(1.) We think this appeal must he dismissed. We do not think that it is necessary to discuss all the authorities which have been mentioned in the judgment of the Court below and in the argument before us. We do not mean by this that the argument has exceeded in the least the limits of what was reasonable having regard to the difficulty of the point raised, but we think the difficulty of the point raised has been largely accentuated by a tendency on the part of some Judges to travel a little beyond the actual province within which they are called upon to determine the question. The real question we have to determine in this suit is whether the acknowledgment relied upon by the plaintiff as extending the period of limitation was given within the meaning of Section 19 of the Limitation Act, that is to say, was it given by some person through whom the defendant derives title or liability? We have come to the conclusion that it is impossible to say that it is not, and that it is impossible to take it out of the plain language of the section. It is really immaterial to consider the various equitable considerations which bear upon the interpretation. We really have no alternative but to reiterate the language of the section. The Calcutta High Court, although it is perfectly true that their decision under Section 20 was sufficient to justify the allowing of the appeal, nevertheless took the same view that we now take of the language of Section 19.
(2.) Mr. Peary Lal has pressed upon us a distinction between that case and the present in this respect, that in that case the acknowledgment was antecedent to the transaction by which the defendant derived title from the mortgagor. We think this makes no difference in the interpretation of the Statute. The real question is, not when was the acknowledgment given nor when did the transaction of transfer take place, but was the acknowledgment really a genuine acknowledgment as and when it was given? A suppositious case is put forward: A mortgagor, after getting rid of all his interest, has given a friendly or collusive acknowledgment to the mortgagee so as to extend the mortgagee s remedies against the third party when the mortgagor bad no further interest in the subject-matter. In my judgment the answer is this, that the word acknowledgment in the section must mean a lawful acknowledgment given by a person able to bind himself by the acknowledgment as and when it is given. In these circumstances the case must go back for trial upon the merits. The appeal is dismissed with costs, including in this Court fees on the higher scale.

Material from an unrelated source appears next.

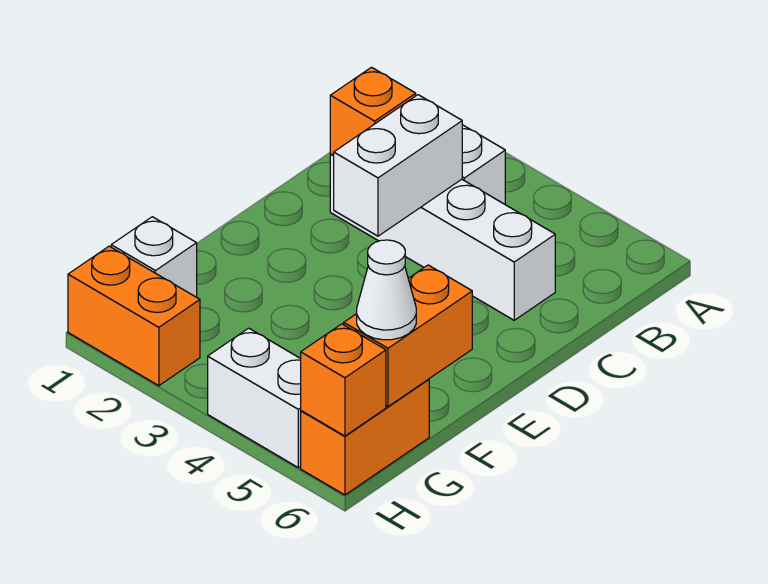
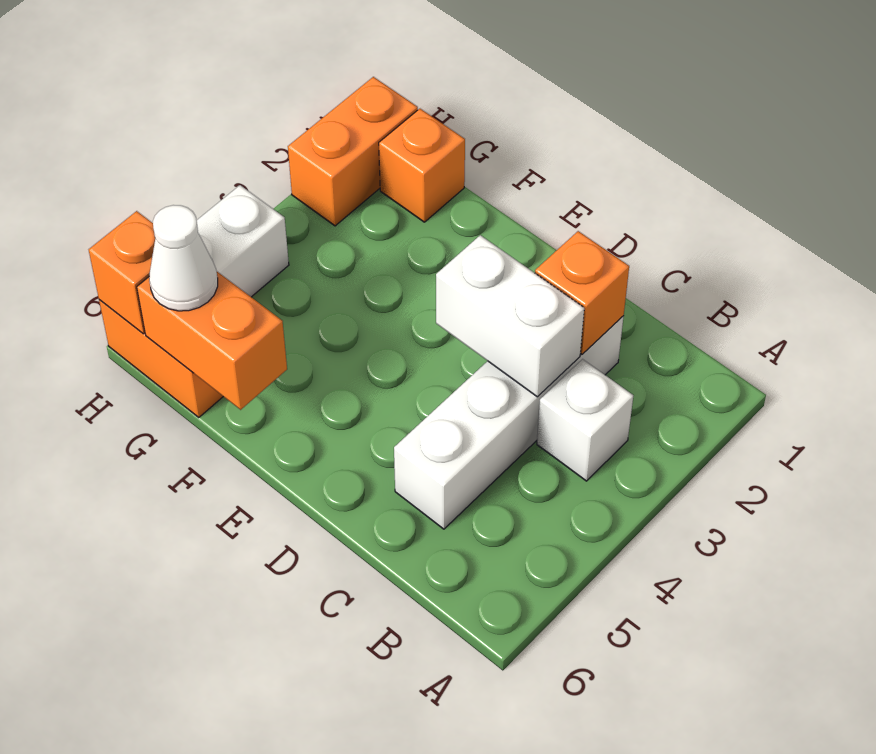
white 1x1 brick [111,217,197,297] -> orange 1x1 brick [379,109,465,222]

(3.) I should like to add that it is, in my opinion, very unfortunate. I have said over and over again is order to draw the attention of the trial Courts to it--that after all the evidence is taken on the issues and the case argued and ready for judgment, the learned Judge when he sits down to write the judgment should decide the case upon a preliminary point. If he turns out wrong, it involves three years delay and a great deal of unnecessary expenditure. It may be that the determination of the other issues renders the decision of this point totally superfluous. It is better and far cheaper in the interests of the parties themselves that when an appeal is brought against the decision of a preliminary point, the Appellate Court should have all the findings before it and be in a position to give a final decision on the case. Stuart, J.